INFORMATION SUPPLIED below:
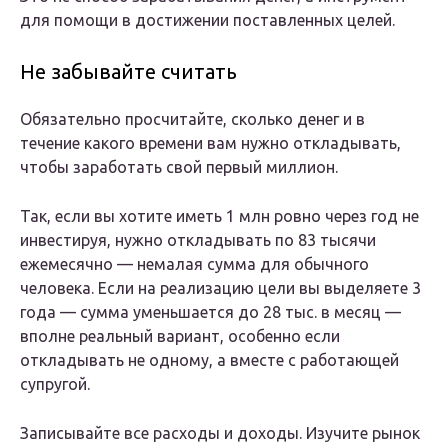
для помощи в достижении поставленных целей.
Не забывайте считать
Обязательно просчитайте, сколько денег и в
течение какого времени вам нужно откладывать,
чтобы заработать свой первый миллион.
Так, если вы хотите иметь 1 млн ровно через год не
инвестируя, нужно откладывать по 83 тысячи
ежемесячно — немалая сумма для обычного
человека. Если на реализацию цели вы выделяете 3
года — сумма уменьшается до 28 тыс. в месяц —
вполне реальный вариант, особенно если
откладывать не одному, а вместе с работающей
супругой.
Записывайте все расходы и доходы. Изучите рынок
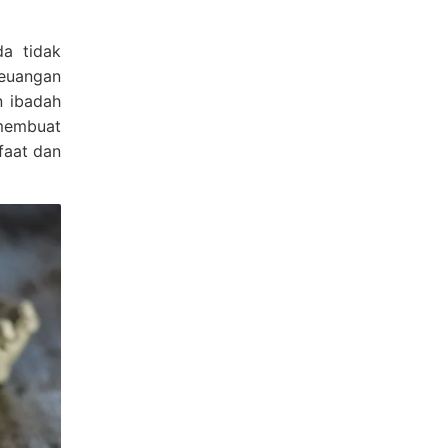
da tidak
euangan
n ibadah
membuat
faat dan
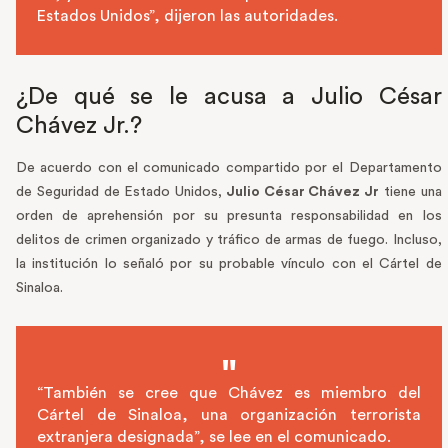
Estados Unidos”, dijeron las autoridades.
¿De qué se le acusa a Julio César
Chávez Jr.?
De acuerdo con el comunicado compartido por el Departamento
de Seguridad de Estado Unidos,
Julio César Chávez Jr
tiene una
orden de aprehensión por su presunta responsabilidad en los
delitos de crimen organizado y tráfico de armas de fuego. Incluso,
la institución lo señaló por su probable vínculo con el Cártel de
Sinaloa.
“También se cree que Chávez es miembro del
Cártel de Sinaloa, una organización terrorista
extranjera designada”, se lee en el comunicado.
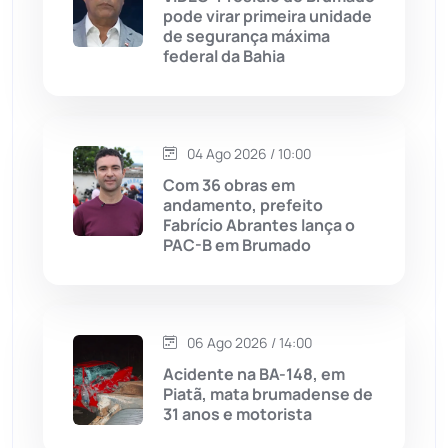
Jequié
(314)
pode virar primeira unidade
de segurança máxima
federal da Bahia
Jussiape
(97)
Justiça
(1467)
04 Ago 2026 / 10:00
Lagoa Real
(182)
Com 36 obras em
andamento, prefeito
Licínio de Almeida
(118)
Fabrício Abrantes lança o
PAC-B em Brumado
Livramento de Nossa...
(1338)
Macaúbas
(714)
06 Ago 2026 / 14:00
Acidente na BA-148, em
Maetinga
(101)
Piatã, mata brumadense de
31 anos e motorista
Malhada
(82)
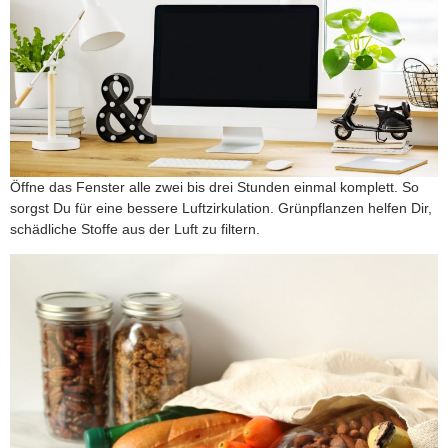
Öffne das Fenster alle zwei bis drei Stunden einmal komplett. So
sorgst Du für eine bessere Luftzirkulation. Grünpflanzen helfen Dir,
schädliche Stoffe aus der Luft zu filtern.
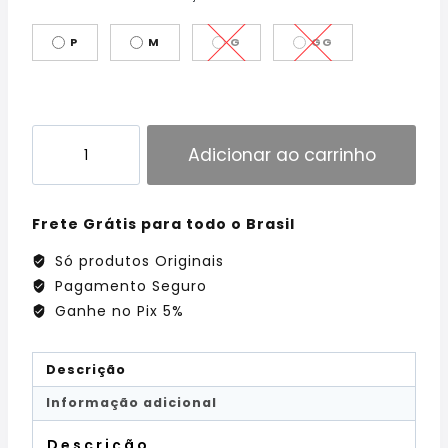
P
M
G
GG
Adicionar ao carrinho
Frete Grátis para todo o Brasil
Só produtos Originais
Pagamento Seguro
Ganhe no Pix 5%
Descrição
Informação adicional
Descrição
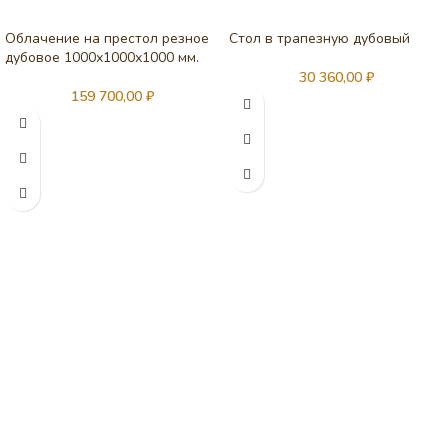
Облачение на престол резное
Стол в трапезную дубовый
дубовое 1000х1000х1000 мм.
30 360,00
₽
159 700,00
₽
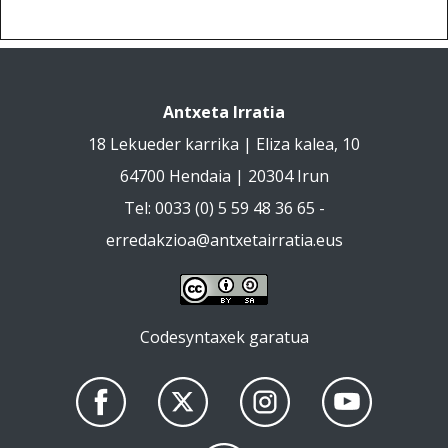
Antxeta Irratia
18 Lekueder karrika | Eliza kalea, 10
64700 Hendaia | 20304 Irun
Tel: 0033 (0) 5 59 48 36 65 -
erredakzioa@antxetairratia.eus
Codesyntaxek garatua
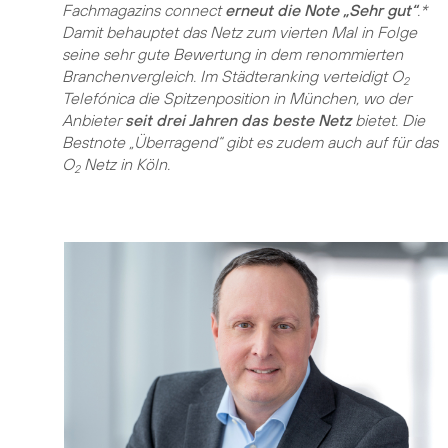
Fachmagazins connect
erneut die Note „Sehr gut“
.*
Damit behauptet das Netz zum vierten Mal in Folge
seine sehr gute Bewertung in dem renommierten
Branchenvergleich. Im Städteranking verteidigt O
2
Telefónica die Spitzenposition in München, wo der
Anbieter
seit drei Jahren das beste Netz
bietet. Die
Bestnote „Überragend“ gibt es zudem auch auf für das
O
Netz in Köln.
2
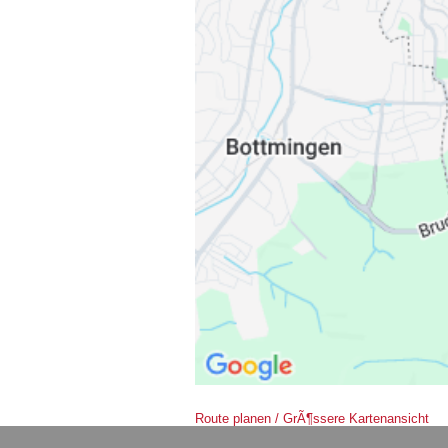
Route planen / GrÃ¶ssere Kartenansicht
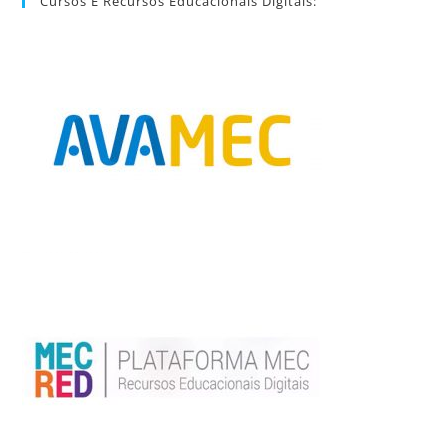
Cursos E Recursos Educacionais Digitais:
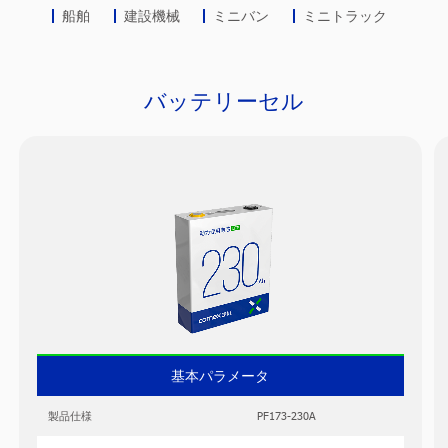
船舶
建設機械
ミニバン
ミニトラック
バッテリーセル
基本パラメータ
製品仕様
PF173-230A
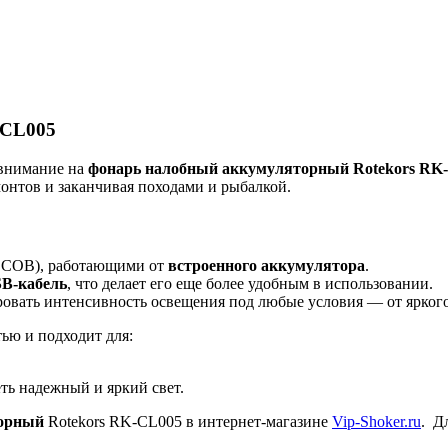
-CL005
 внимание на
фонарь налобный аккумуляторный Rotekors RK
онтов и заканчивая походами и рыбалкой.
и COB), работающими от
встроенного аккумулятора
.
B-кабель
, что делает его еще более удобным в использовании.
овать интенсивность освещения под любые условия — от яркого 
ью и подходит для:
еть надежный и яркий свет.
торный
Rotekors RK-CL005 в интернет-магазине
Vip-Shoker.ru
. Д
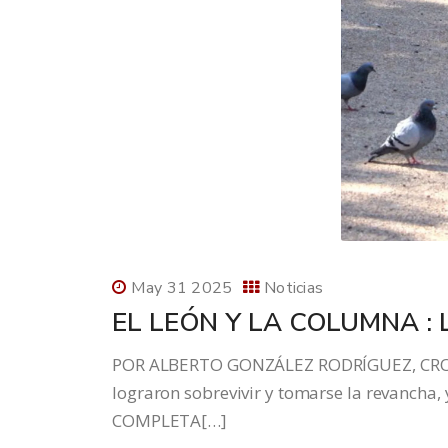
May 31 2025
Noticias
EL LEÓN Y LA COLUMNA 
POR ALBERTO GONZÁLEZ RODRÍGUEZ, CRON
lograron sobrevivir y tomarse la revancha,
COMPLETA[…]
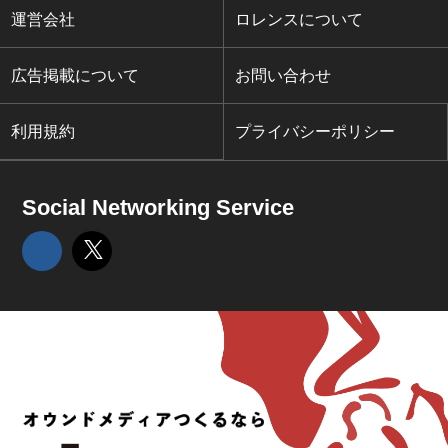
運営会社
ロレンスについて
広告掲載について
お問い合わせ
利用規約
プライバシーポリシー
Social Networking Service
End of INFORMATION SUPPLIED.
Match on "откладывать": copy every line in the records that has it.

течение какого времени вам нужно откладывать,
инвестируя, нужно откладывать по 83 тысячи
откладывать не одному, а вместе с работающей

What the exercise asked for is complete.